Deep ReLU networks beat curse of dimensionality with new approximation rates

New rates for anisotropic Besov functions achieve O((WL)^{-2\tilde{s}}) without dimension penalty

Deep Dive

A new paper by Yunfei Yang and Jun Fan (arXiv:2605.31152) tackles a fundamental challenge in deep learning theory: how efficiently deep ReLU networks can approximate and learn high-dimensional functions with varying smoothness across dimensions. Standard approximation rates suffer from the curse of dimensionality, where error scales poorly with input dimension d. The authors extend previous results for isotropic Besov spaces to anisotropic and mixed smooth function classes, proving that deep ReLU networks achieve rates independent of d when the mean smoothness or mixed smoothness is sufficiently high.

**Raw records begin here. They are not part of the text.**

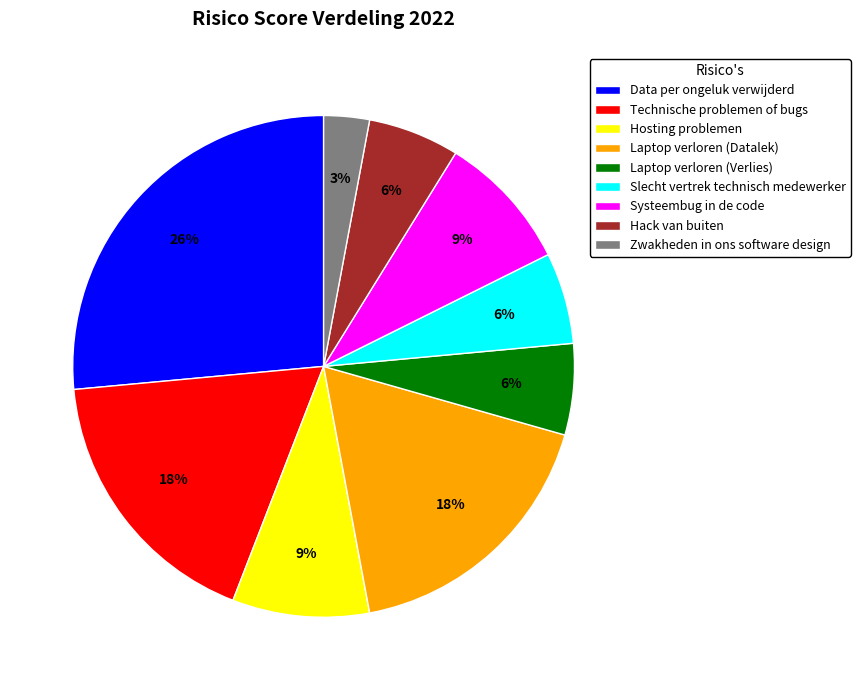

Is the sum of Laptop verloren (Verlies) and Hack van buiten greater than half?

No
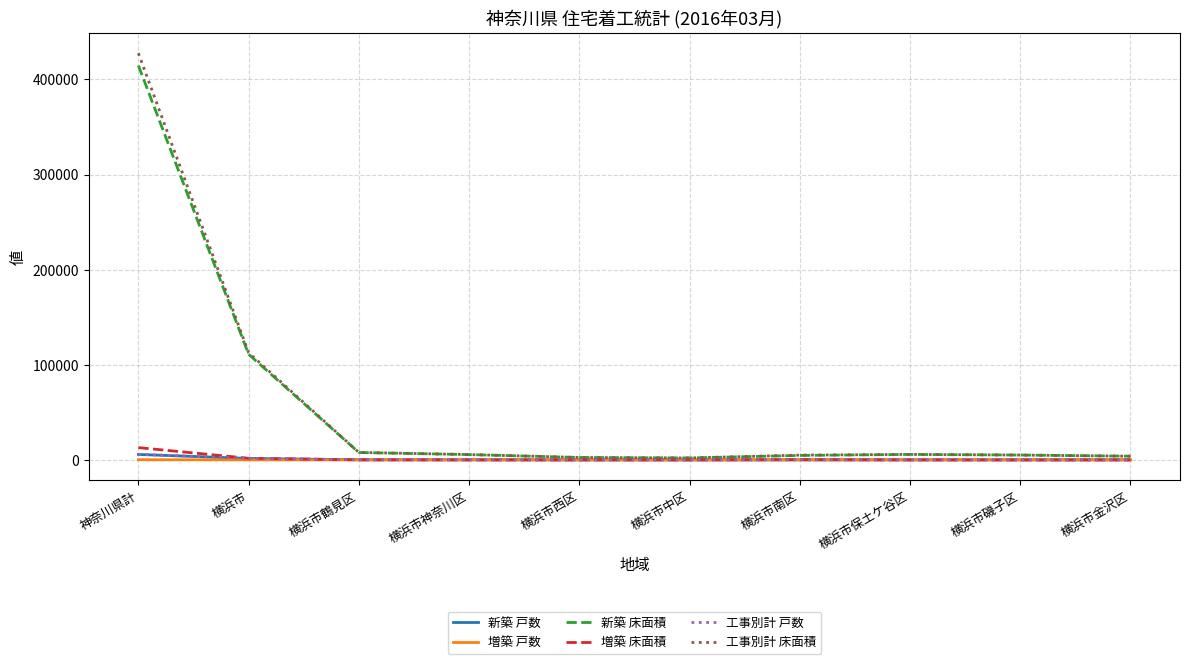

What is the greatest value displayed?

427629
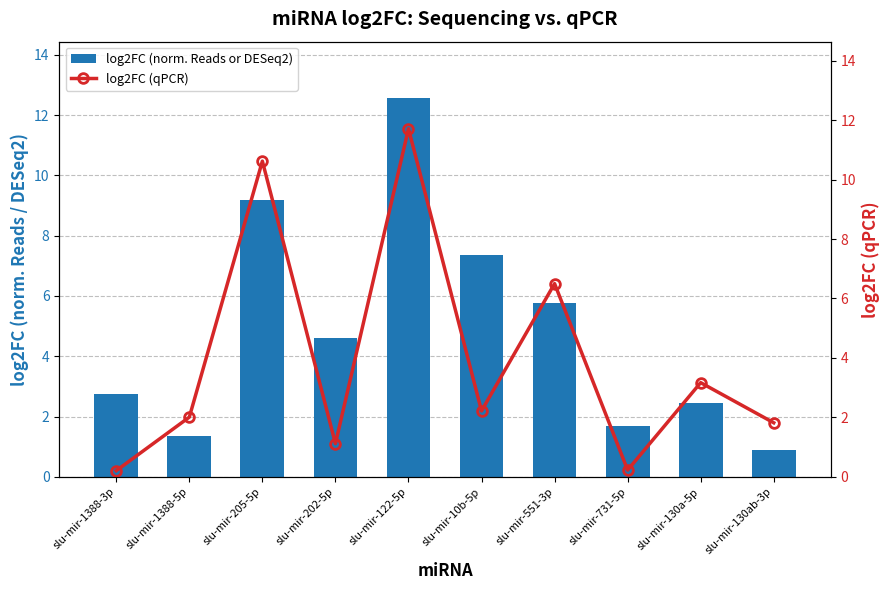

At which label is log2FC (norm. Reads or DESeq2) closest to 6?

slu-mir-551-3p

For anisotropic Besov spaces, they establish a rate of O((WL)^{-2\tilde{s}}) where \tilde{s} is the harmonic mean of the directional smoothness parameters. This means networks with width W and depth L can approximate functions that are smoother in some directions than others without exponential penalties. For mixed smooth Besov spaces (functions with dominating mixed derivatives), they achieve O((WL)^{-2s}) up to logarithmic factors. As an application, they show these bounds lead to minimax optimal learning rates for a variety of smoothness classes, providing a theoretical foundation for why deep ReLU networks excel on real-world data that often has anisotropic smoothness (e.g., images, time series).

Key Points
  • Proved approximation rate O((WL)^{-2\tilde{s}}) for anisotropic Besov spaces, where \tilde{s} is harmonic mean of directional smoothness
  • Achieved rate O((WL)^{-2s}) for mixed smooth Besov spaces, overcoming curse of dimensionality
  • Deep ReLU networks can achieve minimax optimal rates (up to log factors) for broad classes of smooth functions

Why It Matters

Validates deep ReLU networks as theoretically optimal for high-dimensional data with uneven smoothness—critical for computer vision and scientific computing.